With the edge of my sleeves serving as a barrier once more between my hand and the box, I carefully set it back into its cardboard packaging. A thin sweat still broke out over my brow from the effort of keeping that horrible void at bay. My vision still went hazy but didn’t disappear completely, and I was able to fight off the looming sense of dread long enough to get the box safely into the back of my closet.

I stepped away, completely out of breath.

There, it looked innocuous—about as dangerous as the rain boots sitting next to it. But my heart was pounding, and the night seemed to press at my windowpanes just as that swirling blackness had threatened to engulf me.

“Good goddess, Gran,” I murmured as I lay back on my bed, as fatigued as though I’d run a marathon. “What on earth did you send me?”

5

THE TELEGRAM

There’s a great roaring in the west, and it’s worse it’ll be getting when the tide’s turned to the wind.

— JOHN MILLINGTON SYNGE,RIDERS TO THE SEA

The next morning, after sleeping close to fifteen hours straight, I sained the bathroom again and took the longest bath on record before emerging a new woman in a cloud of lavender oils and one of Gran’s pine-scented beeswax candles.

The world was peaceful again as I shuffled into the kitchen to make a cup of Irish breakfast tea, my drink of choice on Sundays.

The Box of Terror, as I’d named it, was still in the back of my closet, its darkness somewhat bound by the saining bundles I’d set on top of it. I figured we had an agreement, the Box and I—I would pretend it didn’t exist, and it could pretend I’d ever touched it.

So far, I was struggling on my end.

“Morning!”

I twirled around from the stove at the sound of Aja’s voice. Back on the sofa, this time she looked considerably more alert than yesterday, with her corkscrew curls freshly washed and a pile of books around her. Study time. What I needed to be doing too.

She bookmarked her page and flopped over the back of the couch toward me. “How’d it go?”

I frowned. “How did what go?”

“The talk, silly. I figured it must have been stressful if you walked through the snow all the way home.” She pointed at my boots, which were still drying out next to the heater.
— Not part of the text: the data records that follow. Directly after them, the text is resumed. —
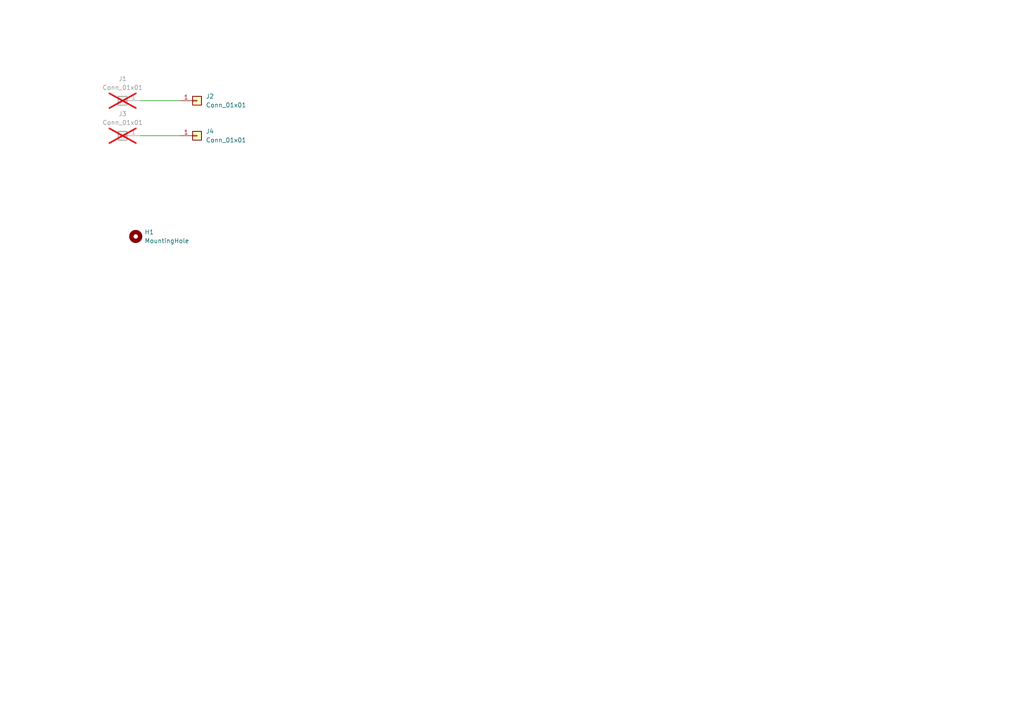
<source format=kicad_sch>
(kicad_sch
	(version 20231120)
	(generator "eeschema")
	(generator_version "8.0")
	(uuid "ad766653-87e4-4c86-b33a-aeaeddb430ee")
	(paper "A4")
	
	(wire
		(pts
			(xy 52.07 39.37) (xy 40.64 39.37)
		)
		(stroke
			(width 0)
			(type default)
		)
		(uuid "32e06225-89e3-42a5-aa6a-71606b41cdc8")
	)
	(wire
		(pts
			(xy 52.07 29.21) (xy 40.64 29.21)
		)
		(stroke
			(width 0)
			(type default)
		)
		(uuid "e34f576b-24fa-4535-9536-68e9c5e9e1c2")
	)
	(symbol
		(lib_id "Connector_Generic:Conn_01x01")
		(at 57.15 39.37 0)
		(unit 1)
		(exclude_from_sim no)
		(in_bom yes)
		(on_board yes)
		(dnp no)
		(fields_autoplaced yes)
		(uuid "2c78b69a-1068-497c-9d84-51f406b3e88f")
		(property "Reference" "J4"
			(at 59.69 38.0999 0)
			(effects
				(font
					(size 1.27 1.27)
				)
				(justify left)
			)
		)
		(property "Value" "Conn_01x01"
			(at 59.69 40.6399 0)
			(effects
				(font
					(size 1.27 1.27)
				)
				(justify left)
			)
		)
		(property "Footprint" "my-conn-pad:PinHeader_1x01_P2.54mm_Vertical"
			(at 57.15 39.37 0)
			(effects
				(font
					(size 1.27 1.27)
				)
				(hide yes)
			)
		)
		(property "Datasheet" "~"
			(at 57.15 39.37 0)
			(effects
				(font
					(size 1.27 1.27)
				)
				(hide yes)
			)
		)
		(property "Description" "Generic connector, single row, 01x01, script generated (kicad-library-utils/schlib/autogen/connector/)"
			(at 57.15 39.37 0)
			(effects
				(font
					(size 1.27 1.27)
				)
				(hide yes)
			)
		)
		(pin "1"
			(uuid "243cb5e6-1a6c-4096-acb0-de46c5787efc")
		)
		(instances
			(project "jumper-boards"
				(path "/ad766653-87e4-4c86-b33a-aeaeddb430ee"
					(reference "J4")
					(unit 1)
				)
			)
		)
	)
	(symbol
		(lib_id "Connector_Generic:Conn_01x01")
		(at 35.56 39.37 0)
		(mirror y)
		(unit 1)
		(exclude_from_sim no)
		(in_bom yes)
		(on_board yes)
		(dnp yes)
		(fields_autoplaced yes)
		(uuid "305fb633-7e4c-4553-8d28-0a3462b6f3f1")
		(property "Reference" "J3"
			(at 35.56 33.02 0)
			(effects
				(font
					(size 1.27 1.27)
				)
			)
		)
		(property "Value" "Conn_01x01"
			(at 35.56 35.56 0)
			(effects
				(font
					(size 1.27 1.27)
				)
			)
		)
		(property "Footprint" "my-conn-pad:PinHeader_1x01_P2.54mm_Vertical"
			(at 35.56 39.37 0)
			(effects
				(font
					(size 1.27 1.27)
				)
				(hide yes)
			)
		)
		(property "Datasheet" "~"
			(at 35.56 39.37 0)
			(effects
				(font
					(size 1.27 1.27)
				)
				(hide yes)
			)
		)
		(property "Description" "Generic connector, single row, 01x01, script generated (kicad-library-utils/schlib/autogen/connector/)"
			(at 35.56 39.37 0)
			(effects
				(font
					(size 1.27 1.27)
				)
				(hide yes)
			)
		)
		(pin "1"
			(uuid "dfc9d0ca-a0f5-412e-a22f-6a8a962407f4")
		)
		(instances
			(project "jumper-boards"
				(path "/ad766653-87e4-4c86-b33a-aeaeddb430ee"
					(reference "J3")
					(unit 1)
				)
			)
		)
	)
	(symbol
		(lib_id "Mechanical:MountingHole")
		(at 39.37 68.58 0)
		(unit 1)
		(exclude_from_sim yes)
		(in_bom no)
		(on_board yes)
		(dnp no)
		(fields_autoplaced yes)
		(uuid "672ed0fb-2a03-4145-9da7-c0839d6cc486")
		(property "Reference" "H1"
			(at 41.91 67.3099 0)
			(effects
				(font
					(size 1.27 1.27)
				)
				(justify left)
			)
		)
		(property "Value" "MountingHole"
			(at 41.91 69.8499 0)
			(effects
				(font
					(size 1.27 1.27)
				)
				(justify left)
			)
		)
		(property "Footprint" "my_mtg_hole:hole-440-nopad"
			(at 39.37 68.58 0)
			(effects
				(font
					(size 1.27 1.27)
				)
				(hide yes)
			)
		)
		(property "Datasheet" "~"
			(at 39.37 68.58 0)
			(effects
				(font
					(size 1.27 1.27)
				)
				(hide yes)
			)
		)
		(property "Description" "Mounting Hole without connection"
			(at 39.37 68.58 0)
			(effects
				(font
					(size 1.27 1.27)
				)
				(hide yes)
			)
		)
		(instances
			(project ""
				(path "/ad766653-87e4-4c86-b33a-aeaeddb430ee"
					(reference "H1")
					(unit 1)
				)
			)
		)
	)
	(symbol
		(lib_id "Connector_Generic:Conn_01x01")
		(at 57.15 29.21 0)
		(unit 1)
		(exclude_from_sim no)
		(in_bom yes)
		(on_board yes)
		(dnp no)
		(fields_autoplaced yes)
		(uuid "80b8c787-fc3b-48a2-b3f8-72abba22f43e")
		(property "Reference" "J2"
			(at 59.69 27.9399 0)
			(effects
				(font
					(size 1.27 1.27)
				)
				(justify left)
			)
		)
		(property "Value" "Conn_01x01"
			(at 59.69 30.4799 0)
			(effects
				(font
					(size 1.27 1.27)
				)
				(justify left)
			)
		)
		(property "Footprint" "my-conn-pad:PinHeader_1x01_P2.54mm_Vertical"
			(at 57.15 29.21 0)
			(effects
				(font
					(size 1.27 1.27)
				)
				(hide yes)
			)
		)
		(property "Datasheet" "~"
			(at 57.15 29.21 0)
			(effects
				(font
					(size 1.27 1.27)
				)
				(hide yes)
			)
		)
		(property "Description" "Generic connector, single row, 01x01, script generated (kicad-library-utils/schlib/autogen/connector/)"
			(at 57.15 29.21 0)
			(effects
				(font
					(size 1.27 1.27)
				)
				(hide yes)
			)
		)
		(pin "1"
			(uuid "286a5f12-6bed-4e5f-8fc0-05d73a92a84b")
		)
		(instances
			(project ""
				(path "/ad766653-87e4-4c86-b33a-aeaeddb430ee"
					(reference "J2")
					(unit 1)
				)
			)
		)
	)
	(symbol
		(lib_id "Connector_Generic:Conn_01x01")
		(at 35.56 29.21 0)
		(mirror y)
		(unit 1)
		(exclude_from_sim no)
		(in_bom yes)
		(on_board yes)
		(dnp yes)
		(fields_autoplaced yes)
		(uuid "8a9c1d67-d7f1-43e4-b632-d77d6123b492")
		(property "Reference" "J1"
			(at 35.56 22.86 0)
			(effects
				(font
					(size 1.27 1.27)
				)
			)
		)
		(property "Value" "Conn_01x01"
			(at 35.56 25.4 0)
			(effects
				(font
					(size 1.27 1.27)
				)
			)
		)
		(property "Footprint" "my-conn-pad:PinHeader_1x01_P2.54mm_Vertical"
			(at 35.56 29.21 0)
			(effects
				(font
					(size 1.27 1.27)
				)
				(hide yes)
			)
		)
		(property "Datasheet" "~"
			(at 35.56 29.21 0)
			(effects
				(font
					(size 1.27 1.27)
				)
				(hide yes)
			)
		)
		(property "Description" "Generic connector, single row, 01x01, script generated (kicad-library-utils/schlib/autogen/connector/)"
			(at 35.56 29.21 0)
			(effects
				(font
					(size 1.27 1.27)
				)
				(hide yes)
			)
		)
		(pin "1"
			(uuid "f02b9cc4-ecf2-4306-8dec-ed607daa0248")
		)
		(instances
			(project ""
				(path "/ad766653-87e4-4c86-b33a-aeaeddb430ee"
					(reference "J1")
					(unit 1)
				)
			)
		)
	)
	(sheet_instances
		(path "/"
			(page "1")
		)
	)
)

</source>
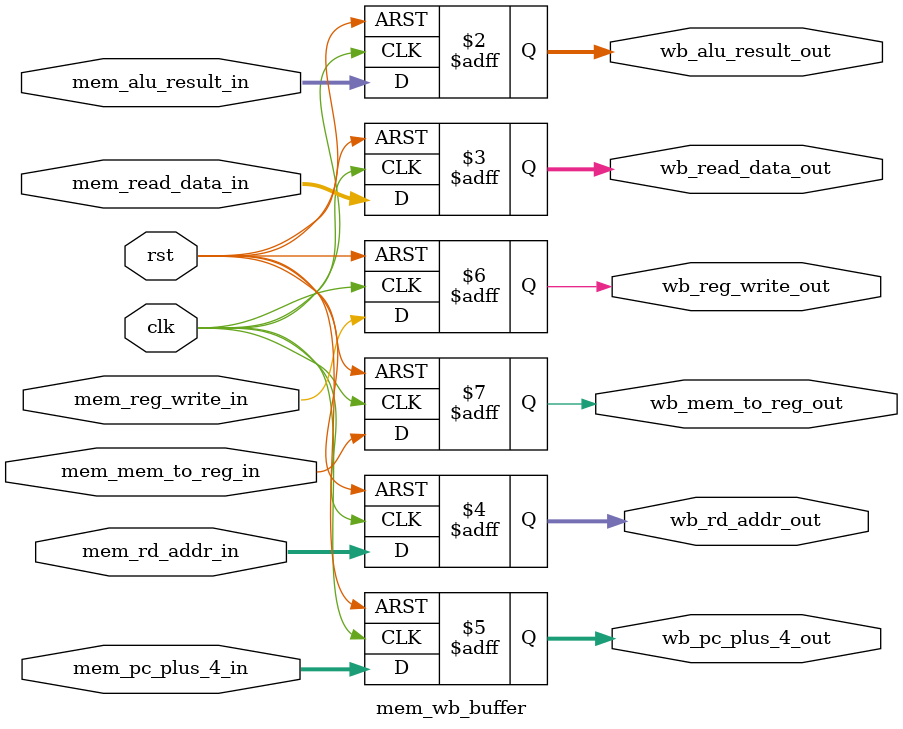
<source format=v>
`timescale 1ns / 1ps

module mem_wb_buffer (
    input  wire        clk,
    input  wire        rst,
    
    // --- Inputs from MEM Stage (ins_mem) ---
    input  wire [31:0] mem_alu_result_in,    // Pass-through ALU result
    input  wire [31:0] mem_read_data_in,     // Data from data memory (for LW)
    input  wire [4:0]  mem_rd_addr_in,       // Destination register
    input  wire [31:0] mem_pc_plus_4_in,     // Pass-through for JAL/JALR
    
    // Control signals
    input  wire        mem_reg_write_in,     // Is a write to a register required?
    input  wire        mem_mem_to_reg_in,    // 0 = ALU result, 1 = Memory data

    // --- Outputs to WB Stage (ins_wb) ---
    output reg  [31:0] wb_alu_result_out,
    output reg  [31:0] wb_read_data_out,
    output reg  [4:0]  wb_rd_addr_out,
    output reg  [31:0] wb_pc_plus_4_out,
    
    // Control signals
    output reg         wb_reg_write_out,
    output reg         wb_mem_to_reg_out
);

    always @(posedge clk or posedge rst) begin
        if (rst) begin
            // On reset, clear all outputs.
            // Importantly, set RegWrite to 0 to prevent
            // accidental writes on startup.
            wb_alu_result_out <= 32'b0;
            wb_read_data_out  <= 32'b0;
            wb_rd_addr_out    <= 5'b0;
            wb_pc_plus_4_out  <= 32'b0;
            wb_reg_write_out  <= 1'b0; // 0 = No write
            wb_mem_to_reg_out <= 1'b0; // Default to 0 (ALU result)
        end else begin
            // Normal operation: capture all inputs from the MEM stage.
            wb_alu_result_out <= mem_alu_result_in;
            wb_read_data_out  <= mem_read_data_in;
            wb_rd_addr_out    <= mem_rd_addr_in;
            wb_pc_plus_4_out  <= mem_pc_plus_4_in;
            wb_reg_write_out  <= mem_reg_write_in;
            wb_mem_to_reg_out <= mem_mem_to_reg_in;
        end
    end

endmodule
</source>
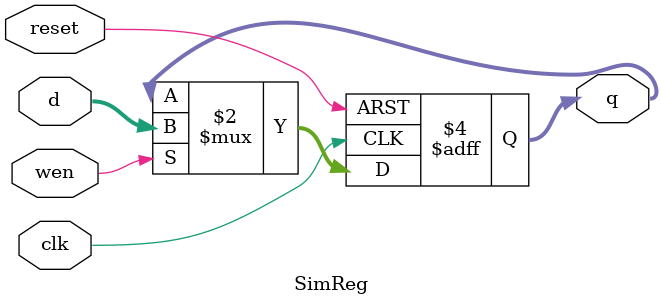
<source format=v>
module SimReg #(parameter WIDTH = 4, parameter INIT = 0) (
    input wire clk,
    input wire reset,
    input wire [WIDTH-1:0] d,
    output reg [WIDTH-1:0] q,
    input wire wen
);
    always @(posedge clk or posedge reset) begin
        if (reset)
            q <= INIT;
        else if (wen)
            q <= d;
    end
endmodule

</source>
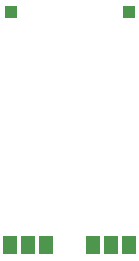
<source format=gbr>
G04 EAGLE Gerber RS-274X export*
G75*
%MOMM*%
%FSLAX34Y34*%
%LPD*%
%INSolderpaste Top*%
%IPPOS*%
%AMOC8*
5,1,8,0,0,1.08239X$1,22.5*%
G01*
%ADD10R,1.168400X1.600200*%
%ADD11R,1.000000X1.000000*%


D10*
X89760Y615000D03*
X105000Y615000D03*
X120240Y615000D03*
X19760Y615000D03*
X35000Y615000D03*
X50240Y615000D03*
D11*
X20000Y812500D03*
X120000Y812500D03*
M02*

</source>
I sighed. Gods, yesterday morning felt like eons ago. A pair of bright green eyes flashed through my head, along with that brief touch that seemed to reach all the way into my chest. Then the box that I had honestly thought might swallow me whole.

I took hold of the counter’s edge to steady myself. “It went well, actually,” I said, then turned back to the kitchen to prepare my tea.

To my surprise, Aja’s lingering energy seemed to remain at bay. It was there, certainly—she’d enjoyed a pot of macaroni she’d picked up with this oven mitt. But it still wasn’t jumping on me the way it would normally. Odd.

“Dr. Cardy is amazing, and it was a packed house,” I continued. “By the end of it, everyone seemed to forget that I was late. What are you reading?”